== WORK REQUEST ==
Report every line in the rows below that contains the string "města". Case counts.

== RECORDS TO PROCESS ==
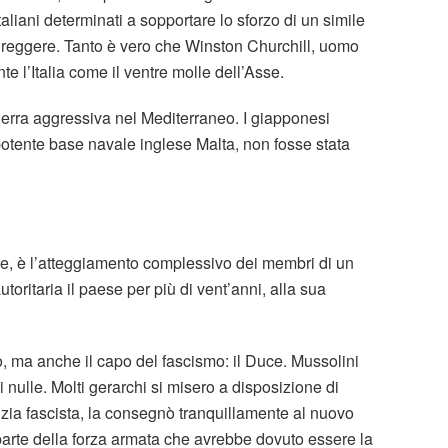
taliani determinati a sopportare lo sforzo di un simile
 di reggere. Tanto è vero che Winston Churchill, uomo
e l’Italia come il ventre molle dell’Asse.
uerra aggressiva nel Mediterraneo. I giapponesi
 potente base navale inglese Malta, non fosse stata
gime, è l’atteggiamento complessivo dei membri di un
oritaria il paese per più di vent’anni, alla sua
ro, ma anche il capo del fascismo: il Duce. Mussolini
si nulle. Molti gerarchi si misero a disposizione di
lizia fascista, la consegnò tranquillamente al nuovo
rte della forza armata che avrebbe dovuto essere la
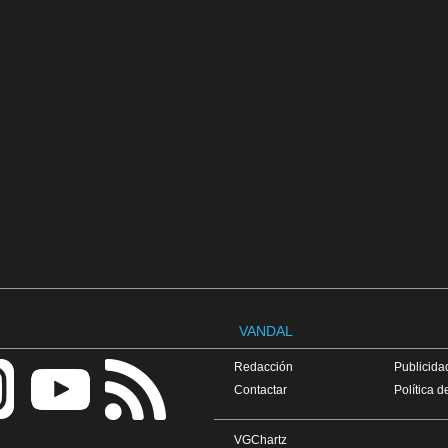
VANDAL
Redacción
Publicidad
Contactar
Política d
VGChartz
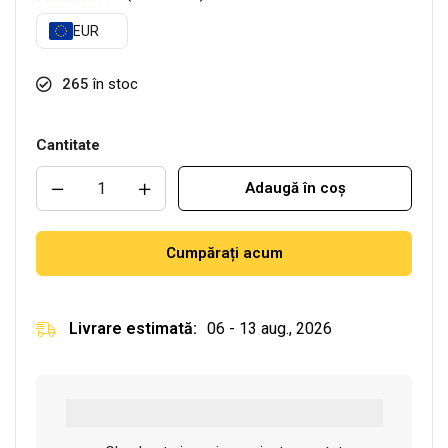
EUR
265
în stoc
Cantitate
Adaugă în coș
Cumpărați acum
Livrare estimată:
06 - 13 aug., 2026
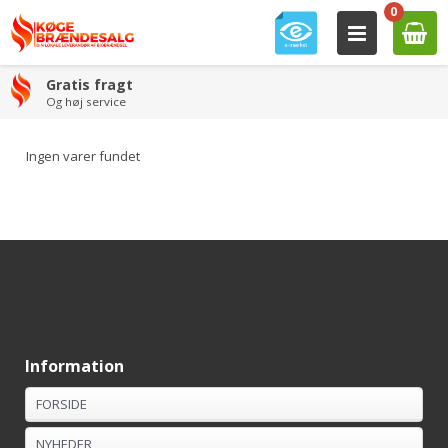
0
Gratis fragt
Og høj service
Ingen varer fundet
Information
FORSIDE
NYHEDER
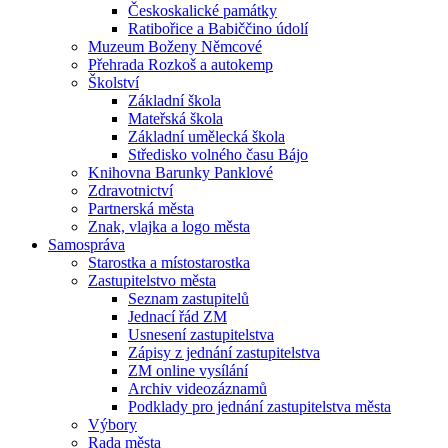
Českoskalické památky
Ratibořice a Babiččino údolí
Muzeum Boženy Němcové
Přehrada Rozkoš a autokemp
Školství
Základní škola
Mateřská škola
Základní umělecká škola
Středisko volného času Bájo
Knihovna Barunky Panklové
Zdravotnictví
Partnerská města
Znak, vlajka a logo města
Samospráva
Starostka a místostarostka
Zastupitelstvo města
Seznam zastupitelů
Jednací řád ZM
Usnesení zastupitelstva
Zápisy z jednání zastupitelstva
ZM online vysílání
Archiv videozáznamů
Podklady pro jednání zastupitelstva města
Výbory
Rada města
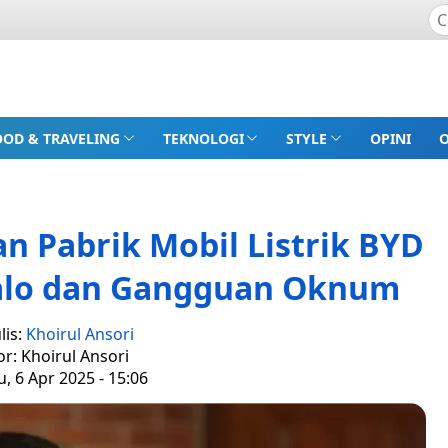
OOD & TRAVELING
TEKNOLOGI
STYLE
OPINI
n Pabrik Mobil Listrik BYD
Calo dan Gangguan Oknum
lis:
Khoirul Ansori
or: Khoirul Ansori
, 6 Apr 2025 - 15:06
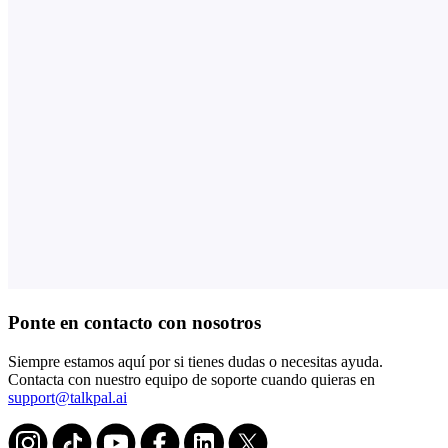
Ponte en contacto con nosotros
Siempre estamos aquí por si tienes dudas o necesitas ayuda.
Contacta con nuestro equipo de soporte cuando quieras en
support@talkpal.ai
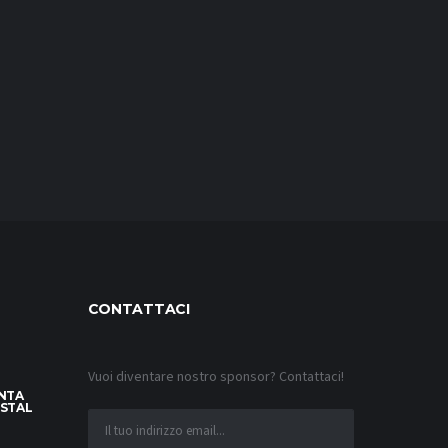
CONTATTACI
Vuoi diventare nostro sponsor? Contattaci!
INTA
YSTAL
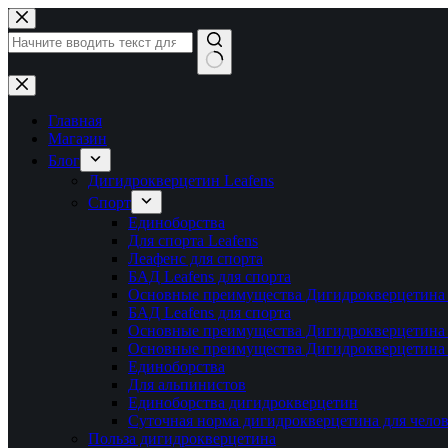
Перейти
к
сути
Ничего
не
найдено
Главная
Магазин
Блог
Дигидрокверцетин Leafens
Спорт
Единоборства
Для спорта Leafens
Леафенс для спорта
БАД Leafens для спорта
Основные преимущества Дигидрокверцетина 
БАД Leafens для спорта
Основные преимущества Дигидрокверцетина 
Основные преимущества Дигидрокверцетина 
Единоборства
Для альпинистов
Единоборства дигидрокверцетин
Суточная норма дигидрокверцетина для челов
Польза дигидрокверцетина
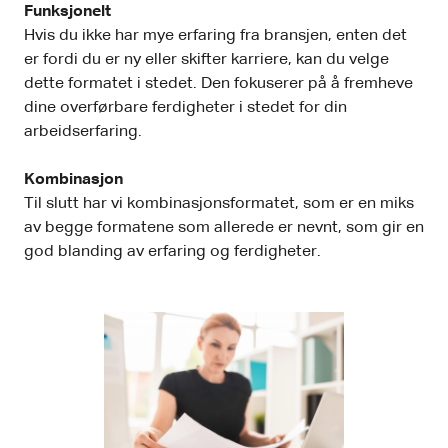
Funksjonelt
Hvis du ikke har mye erfaring fra bransjen, enten det
er fordi du er ny eller skifter karriere, kan du velge
dette formatet i stedet. Den fokuserer på å fremheve
dine overførbare ferdigheter i stedet for din
arbeidserfaring.
Kombinasjon
Til slutt har vi kombinasjonsformatet, som er en miks
av begge formatene som allerede er nevnt, som gir en
god blanding av erfaring og ferdigheter.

== ANSWER BOX ==
Partnerská města
Znak, vlajka a logo města
Zastupitelstvo města
Podklady pro jednání zastupitelstva města
Rada města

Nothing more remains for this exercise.